This just in… Supremes overturn “Millionaire’s amendment”

Thursday, Jun 26, 2008

*** 10:16 am *** This may get lost in the shuffle because of the gun ruling, but it could greatly impact congressional and US Senate races throughout the country

The Supreme Court has struck down the “millionaire’s amendment” as an unfair way to help opponents of wealthy candidates who spend from their personal fortunes.

The law allows candidates to receive larger contributions when their wealthy opponents spend heavily from their personal fortunes.

The court says by a 5-4 vote that the law violates the First Amendment.

The law was challenged by Jack Davis, a New York Democrat who has so far spent nearly $4 million of his own money in two losing campaigns for Congress and says he will spend another $3 million this year.

* More

The majority overturned both the contribution limits for opponents of affluent candidates and a requirement that millionaires report every $10,000 expenditure within 24 hours. [emphasis added[

* More

At least 24 House candidates have triggered the millionaires’ amendment this cycle. Of those, 10 remain active — while others either lost a primary or dropped out.

In the Senate, at least four candidates had triggered the amendment by April, two of whom are still active.

*** 10:26 am *** The ruling can be viewed at this link.

* From the opinion

This Court has never upheld the constitutionality of a law that imposes
different contribution limits for candidates competing against each other, and it agrees with Davis that this scheme impermissibly burdens his First Amendment right to spend his own money for campaign speech… While BCRA does not impose a cap on a
candidate’s expenditure of personal funds, it imposes an unprecedented penalty on any candidate who robustly exercises that First Amendment right, requiring him to choose between the right to engage in unfettered political speech and subjection to discriminatory fundraising limitations. The resulting drag on First Amendment rights is not constitutional simply because it attaches as a consequence of a statutorily imposed choice.

*** 10:43 am *** And here’s the Court’s message to Congress…

If the normally applicable limits on individual contributions and coordinated party contributions are seriously distorting the electoral process, if they are feeding a “public perception that wealthy people can buy seats in Congress,” and if those limits are not needed in order to combat corruption, then the obvious remedy is to raise or eliminate those limits. But the unprecedented step of imposing different contribution and coordinated party expenditure limits on candidates vying for the same seat is antithetical to the First Amendment.

- Posted by Rich Miller   13 Comments      


This just in… Supremes rule on guns *** Daley suggests requring extensive insurance for handgun owners *** Rifle Association files suit against Chicago ban ***

Thursday, Jun 26, 2008

*** I strongly recommend that you read this excellent SCOTUS Blog post and this one all the way through before commenting. Thanks. ***

*******************************

* 9:51 am - This could get interesting

Chicago’s handgun ban, which has lasted for more than a quarter-century, came under threat Thursday when the Supreme Court decided that Washington D.C.’s law against handgun ownership is unconstitutional.

§ **EXTRACTED DATA**
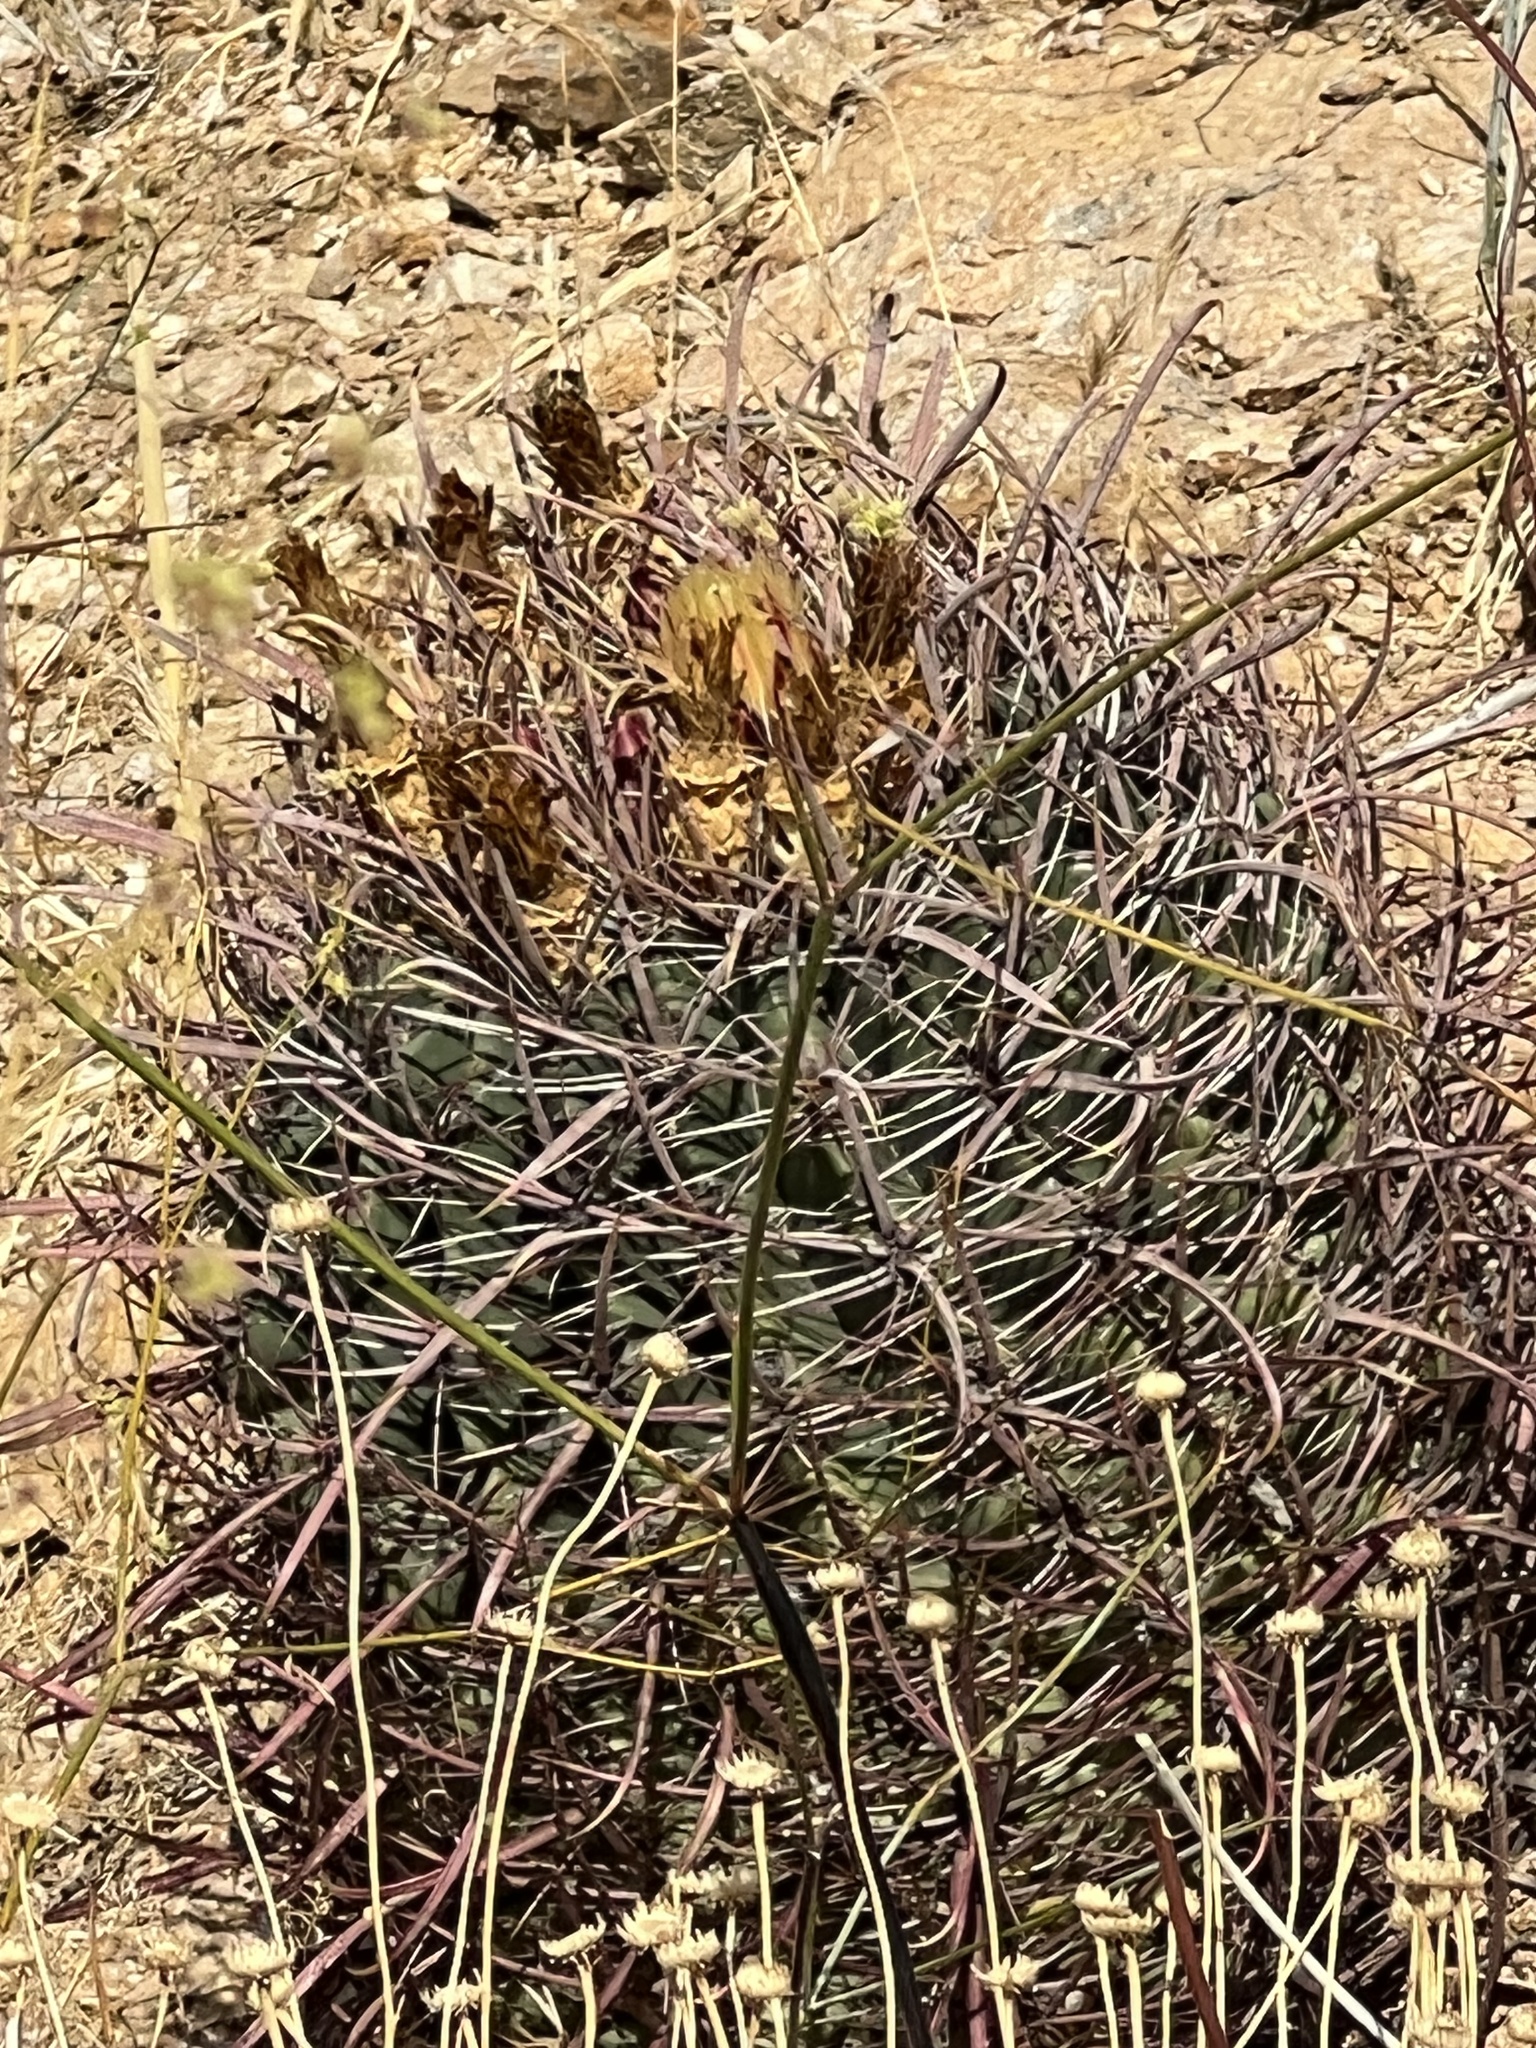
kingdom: Plantae
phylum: Tracheophyta
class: Magnoliopsida
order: Caryophyllales
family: Cactaceae
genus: Ferocactus
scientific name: Ferocactus cylindraceus
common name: California barrel cactus
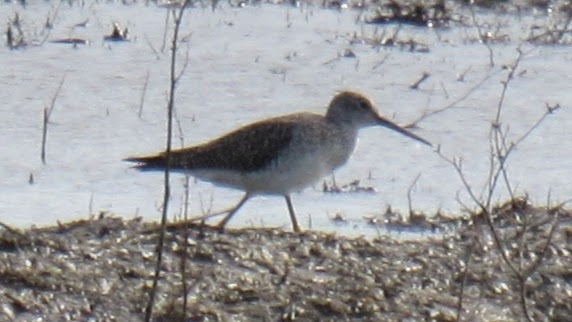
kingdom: Animalia
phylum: Chordata
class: Aves
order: Charadriiformes
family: Scolopacidae
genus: Tringa
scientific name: Tringa melanoleuca
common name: Greater yellowlegs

§ **YOUR INSTRUCTIONS**
Resume the blog post on the Supreme Court rulings about campaign finance and handguns, starting right after its last sentence.

§ **EXERCISE RESULT**
In a 5-4 decision, the high court determined that Americans have the right to own guns for self-defense as well as hunting. The decision, which had been expected, is a win for gun rights advocates and provides a better definition of the rights of Americans to own firearms.

Illinois gun-rights activists have said they expect to mount a quick legal challenge to the Chicago Weapons Ordinance.

It was the first time in nearly 70 years that the court had taken up broad questions about the 2nd Amendment’s protections of the right to bear arms. The city of Chicago, which has had its own ban on handgun ownership since 1982, had filed a brief with the court in support of the ban in January.


* 10:06 M -
The opinion can be read here.

More

Justice Scalia’s opinion stressed that the Court was not casting doubt on long-standing bans on carrying a concealed gun or on gun possession by felons or the mentally retarded, on laws barring guns from schools or government buildings, and laws putting conditions on gun sales.

* More

The Second Amendment protects an individual right to possess a firearm unconnected with service in a militia, and to use that arm for traditionally lawful purposes, such as self-defense within the home […]

The handgun ban and the trigger-lock requirement (as applied to self-defense) violate the Second Amendment. The District’s total ban on handgun possession in the home amounts to a prohibition on an entire class of “arms” that Americans overwhelmingly choose for the lawful purpose of self-defense. Under any of the standards of scrutiny the Court has applied to enumerated constitutional rights, this prohibition—in the place where the importance of the lawful defense of self, family, and property is most acute—would fail constitutional muster. Similarly, the requirement that any lawful firearm in the home be disassembled or bound by a trigger lock makes it impossible for citizens to use arms for the core lawful purpose of self-defense and is hence unconstitutional.”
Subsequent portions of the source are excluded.